The Fiery Aloes of Saragossa Game Reserve

Just as the Big Five are synonymous with South Africa in the minds of the public, there’s probably no plant more iconic to the South African vista than the fiery aloe. Sometimes called ‘red hot pokers’ when in the suburban garden, these dramatic, beautiful plants rear their spear-like flowers throughout the hills surrounding Saragossa Game Reserve. Today, we shine a spotlight on these beautiful, versatile plants and their critical place in the ecosystem that makes the reserve so special.

Why do aloes flourish here?

Aloes are a very special plant. While you’re probably most familiar with Aloe Vera, the juicy succulent so perfect to help soothe and protect irritated skin, there is actually a large range of Aloe species- but they are only found indigenously in Africa and Madagascar, with many of the species occurring only in South Africa herself.

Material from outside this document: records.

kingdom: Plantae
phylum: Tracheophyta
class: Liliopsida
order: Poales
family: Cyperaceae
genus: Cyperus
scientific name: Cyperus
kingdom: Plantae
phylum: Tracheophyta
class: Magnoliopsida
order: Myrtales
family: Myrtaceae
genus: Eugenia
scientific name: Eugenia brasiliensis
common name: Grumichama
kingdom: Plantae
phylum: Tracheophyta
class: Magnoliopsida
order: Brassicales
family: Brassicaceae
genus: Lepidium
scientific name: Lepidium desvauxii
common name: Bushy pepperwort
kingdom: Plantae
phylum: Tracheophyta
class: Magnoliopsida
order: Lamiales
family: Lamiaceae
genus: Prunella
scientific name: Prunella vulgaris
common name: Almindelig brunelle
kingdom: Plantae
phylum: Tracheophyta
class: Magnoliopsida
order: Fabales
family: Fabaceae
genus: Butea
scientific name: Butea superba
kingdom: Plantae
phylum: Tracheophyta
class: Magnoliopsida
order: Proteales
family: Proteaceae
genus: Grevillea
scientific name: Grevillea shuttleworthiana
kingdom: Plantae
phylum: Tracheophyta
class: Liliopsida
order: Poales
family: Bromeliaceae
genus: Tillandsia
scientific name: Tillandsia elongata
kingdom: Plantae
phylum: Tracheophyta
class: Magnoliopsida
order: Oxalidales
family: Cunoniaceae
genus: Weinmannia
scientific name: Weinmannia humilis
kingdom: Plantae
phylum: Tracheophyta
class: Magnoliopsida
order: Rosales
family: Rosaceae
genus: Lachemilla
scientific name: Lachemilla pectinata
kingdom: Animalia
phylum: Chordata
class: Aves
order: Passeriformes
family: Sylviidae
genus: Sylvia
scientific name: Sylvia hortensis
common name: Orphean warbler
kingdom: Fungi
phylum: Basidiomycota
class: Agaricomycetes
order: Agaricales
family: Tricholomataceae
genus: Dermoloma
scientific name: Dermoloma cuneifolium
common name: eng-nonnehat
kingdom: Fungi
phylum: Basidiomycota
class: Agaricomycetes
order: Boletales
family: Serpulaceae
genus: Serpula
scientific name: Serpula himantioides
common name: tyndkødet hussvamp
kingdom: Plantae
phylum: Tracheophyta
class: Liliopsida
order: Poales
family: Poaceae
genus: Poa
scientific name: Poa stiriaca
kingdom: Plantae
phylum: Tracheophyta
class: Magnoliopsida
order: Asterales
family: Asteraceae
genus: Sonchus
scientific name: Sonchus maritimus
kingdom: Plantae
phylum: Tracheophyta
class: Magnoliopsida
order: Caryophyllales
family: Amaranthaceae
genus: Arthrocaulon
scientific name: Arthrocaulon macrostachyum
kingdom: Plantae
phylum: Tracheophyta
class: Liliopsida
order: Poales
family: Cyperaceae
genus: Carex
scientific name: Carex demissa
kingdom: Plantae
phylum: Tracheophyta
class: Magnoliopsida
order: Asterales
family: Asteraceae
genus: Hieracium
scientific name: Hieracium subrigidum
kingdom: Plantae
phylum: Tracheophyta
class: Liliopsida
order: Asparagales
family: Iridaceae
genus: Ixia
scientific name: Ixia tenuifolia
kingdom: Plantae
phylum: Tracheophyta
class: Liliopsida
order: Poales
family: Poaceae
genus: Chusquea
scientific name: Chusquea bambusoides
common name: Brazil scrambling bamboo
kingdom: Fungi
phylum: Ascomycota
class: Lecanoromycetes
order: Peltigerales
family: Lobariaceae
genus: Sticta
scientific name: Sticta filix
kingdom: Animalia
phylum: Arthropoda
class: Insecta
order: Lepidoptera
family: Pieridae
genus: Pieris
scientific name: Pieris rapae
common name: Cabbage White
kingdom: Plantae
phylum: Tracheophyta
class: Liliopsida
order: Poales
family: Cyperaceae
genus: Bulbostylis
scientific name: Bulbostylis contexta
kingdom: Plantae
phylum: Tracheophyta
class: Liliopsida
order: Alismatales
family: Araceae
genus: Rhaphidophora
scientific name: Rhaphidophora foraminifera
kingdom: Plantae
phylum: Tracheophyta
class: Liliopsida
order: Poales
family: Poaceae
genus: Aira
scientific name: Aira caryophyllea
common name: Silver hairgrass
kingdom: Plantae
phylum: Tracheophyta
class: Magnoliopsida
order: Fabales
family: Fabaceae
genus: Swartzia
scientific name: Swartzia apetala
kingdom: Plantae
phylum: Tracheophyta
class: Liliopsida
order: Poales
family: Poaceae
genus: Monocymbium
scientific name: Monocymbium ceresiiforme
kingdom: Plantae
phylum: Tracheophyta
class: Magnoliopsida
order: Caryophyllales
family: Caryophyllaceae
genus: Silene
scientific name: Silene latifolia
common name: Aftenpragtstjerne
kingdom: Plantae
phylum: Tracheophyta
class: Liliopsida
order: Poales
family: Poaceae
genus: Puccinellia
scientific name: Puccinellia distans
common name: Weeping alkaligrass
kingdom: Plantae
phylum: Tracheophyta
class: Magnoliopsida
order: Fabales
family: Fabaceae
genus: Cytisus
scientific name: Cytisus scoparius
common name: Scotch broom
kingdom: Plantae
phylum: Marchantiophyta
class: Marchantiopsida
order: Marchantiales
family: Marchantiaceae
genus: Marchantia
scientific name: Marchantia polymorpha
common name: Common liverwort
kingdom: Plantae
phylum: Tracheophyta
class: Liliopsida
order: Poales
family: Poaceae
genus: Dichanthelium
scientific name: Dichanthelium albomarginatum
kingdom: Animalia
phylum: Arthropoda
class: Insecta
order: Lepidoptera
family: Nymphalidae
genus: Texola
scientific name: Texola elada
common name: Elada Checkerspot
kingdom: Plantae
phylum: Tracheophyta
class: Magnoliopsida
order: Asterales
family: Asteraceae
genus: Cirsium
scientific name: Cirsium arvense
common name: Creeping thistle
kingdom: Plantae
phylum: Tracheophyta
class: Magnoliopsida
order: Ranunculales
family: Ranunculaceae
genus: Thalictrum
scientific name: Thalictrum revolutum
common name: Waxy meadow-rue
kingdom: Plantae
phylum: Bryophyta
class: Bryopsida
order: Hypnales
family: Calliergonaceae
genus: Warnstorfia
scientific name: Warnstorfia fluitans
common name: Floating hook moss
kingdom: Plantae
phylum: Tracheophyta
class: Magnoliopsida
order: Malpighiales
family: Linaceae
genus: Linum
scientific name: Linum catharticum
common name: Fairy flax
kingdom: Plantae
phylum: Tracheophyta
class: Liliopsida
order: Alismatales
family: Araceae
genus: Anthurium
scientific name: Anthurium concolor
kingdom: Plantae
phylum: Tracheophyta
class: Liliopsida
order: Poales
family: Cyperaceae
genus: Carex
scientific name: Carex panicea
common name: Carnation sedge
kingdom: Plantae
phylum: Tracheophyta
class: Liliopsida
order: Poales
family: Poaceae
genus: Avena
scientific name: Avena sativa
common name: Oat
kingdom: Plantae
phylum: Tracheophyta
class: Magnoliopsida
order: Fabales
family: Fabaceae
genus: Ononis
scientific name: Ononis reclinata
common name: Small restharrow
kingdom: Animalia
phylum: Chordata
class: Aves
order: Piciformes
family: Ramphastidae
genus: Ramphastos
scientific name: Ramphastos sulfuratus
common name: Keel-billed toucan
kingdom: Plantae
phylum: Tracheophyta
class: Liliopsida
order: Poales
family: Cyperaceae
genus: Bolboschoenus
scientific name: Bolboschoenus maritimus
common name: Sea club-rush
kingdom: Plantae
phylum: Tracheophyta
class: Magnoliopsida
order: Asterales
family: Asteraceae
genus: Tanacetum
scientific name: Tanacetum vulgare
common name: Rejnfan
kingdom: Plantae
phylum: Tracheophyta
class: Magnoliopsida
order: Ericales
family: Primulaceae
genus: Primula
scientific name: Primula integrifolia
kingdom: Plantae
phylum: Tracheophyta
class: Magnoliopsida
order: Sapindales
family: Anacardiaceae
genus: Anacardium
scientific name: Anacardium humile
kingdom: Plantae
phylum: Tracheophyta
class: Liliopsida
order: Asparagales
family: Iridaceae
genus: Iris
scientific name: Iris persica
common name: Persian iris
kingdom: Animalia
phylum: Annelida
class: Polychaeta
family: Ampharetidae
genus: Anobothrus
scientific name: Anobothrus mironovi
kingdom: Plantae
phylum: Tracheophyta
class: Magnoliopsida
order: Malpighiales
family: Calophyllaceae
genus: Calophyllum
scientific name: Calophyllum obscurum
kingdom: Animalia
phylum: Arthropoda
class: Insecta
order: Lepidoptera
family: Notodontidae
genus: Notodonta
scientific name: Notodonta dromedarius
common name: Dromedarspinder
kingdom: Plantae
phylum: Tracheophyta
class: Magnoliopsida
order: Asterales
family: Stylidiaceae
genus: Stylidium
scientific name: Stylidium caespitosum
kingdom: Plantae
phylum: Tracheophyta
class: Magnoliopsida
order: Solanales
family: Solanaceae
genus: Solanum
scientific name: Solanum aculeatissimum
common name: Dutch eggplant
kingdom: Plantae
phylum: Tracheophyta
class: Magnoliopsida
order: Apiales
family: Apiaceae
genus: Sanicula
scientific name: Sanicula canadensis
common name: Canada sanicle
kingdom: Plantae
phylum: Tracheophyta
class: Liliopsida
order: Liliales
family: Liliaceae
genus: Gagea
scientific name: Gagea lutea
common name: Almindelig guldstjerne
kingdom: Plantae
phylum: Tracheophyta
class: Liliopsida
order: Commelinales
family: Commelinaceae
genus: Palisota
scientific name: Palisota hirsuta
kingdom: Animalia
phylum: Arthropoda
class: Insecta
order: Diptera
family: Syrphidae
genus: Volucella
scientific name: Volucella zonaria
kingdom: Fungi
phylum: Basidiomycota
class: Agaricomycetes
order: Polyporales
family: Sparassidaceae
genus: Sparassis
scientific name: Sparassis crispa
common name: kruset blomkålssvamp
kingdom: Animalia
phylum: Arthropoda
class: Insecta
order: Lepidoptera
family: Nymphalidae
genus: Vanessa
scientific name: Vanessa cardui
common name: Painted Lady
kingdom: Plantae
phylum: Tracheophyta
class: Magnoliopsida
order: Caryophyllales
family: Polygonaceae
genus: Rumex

They’re a drought-hardy plant, which makes them perfect for the dry African climate, and produce decadent loads of nectar and pollen when flowering, keeping the local birdlife very happy and well fed indeed! Aloes are so diverse you’ll find them in everything from a towering ‘tree’ to low lying, clumpy bushes as you’ll see around the farm. Because we lie at a transition point from savannah to riverine forest and the gateway to the lowveld, we are perfectly placed to enjoy the staggering flora abundance they offer. Aloes aren’t picky about their soil, managing to thrive almost anywhere, which makes them perfect for the harsh African sun.

What aloes can I see around the farm?

Mpumalanga offers opportunities to see many of the Aloe family, including the ever-present Krantz aloe [Aloe arborescens], a striking aloe ‘shrub’ with many herbal uses and a firm place in the hearts of many South Africans. The large, colourfully abundant flowers erupt around Saragossa in winter, making a startling display of beauty in the coldest months. Beloved of the little flitting sunbirds, this plant had close ties to the cattle kraals of the Zulu nation, acting as a barrier plant as well as being used to protect women in childbirth, ward off storms and keep poultry and other animals well. It was famously used to treat the nuclear burn victims at Hiroshima, aptly demonstrating it’s anti-ulcer, anti-burn, antibacterial and antifungal powerhouse to the world. So powerful is this remarkable native plant that it has a medicinal history spanning thousands of years, with documented uses in ancient Egypt and Mesopotamia!

While you’ll see the most from this remarkable aloe, the area surrounding Saragossa is also home to the Schonland aloe [Aloe dyeri] and Bolus aloe [Aloe alooides]
These exquisite members of the local flora are hardy [they’re even slightly fire resistant], water-friendly, indigenous and undoubtedly gorgeous, standing constant sentinel on the hills surrounding Saragossa Game Reserve. Be sure to take a moment or two to admire their beauty on your stay with us!